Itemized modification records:

-*-

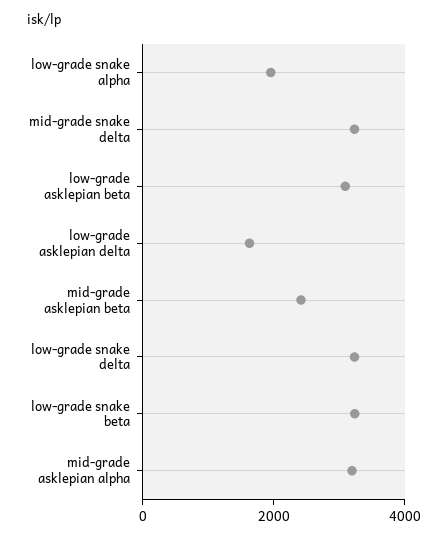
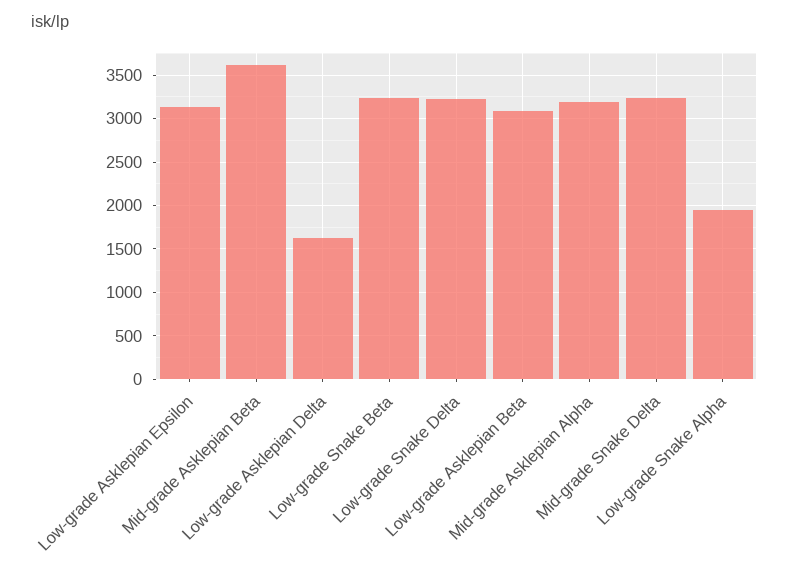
  {
    "low-grade snake alpha": 2000,
    "mid-grade snake delta": 3200,
    "low-grade asklepian beta": 3100,
    "low-grade asklepian delta": 1600,
-   "mid-grade asklepian beta": 2500,
+   "mid-grade asklepian beta": 3600,
    "low-grade snake delta": 3200,
    "low-grade snake beta": 3200,
-   "mid-grade asklepian alpha": 3200
+   "mid-grade asklepian alpha": 3200,
+   "Low-grade Asklepian Epsilon": 3100
  }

-*-

§ **Work instructions**
Only a number is wanted. Count the lines of the data that contain "beta".

§ **Output below**
4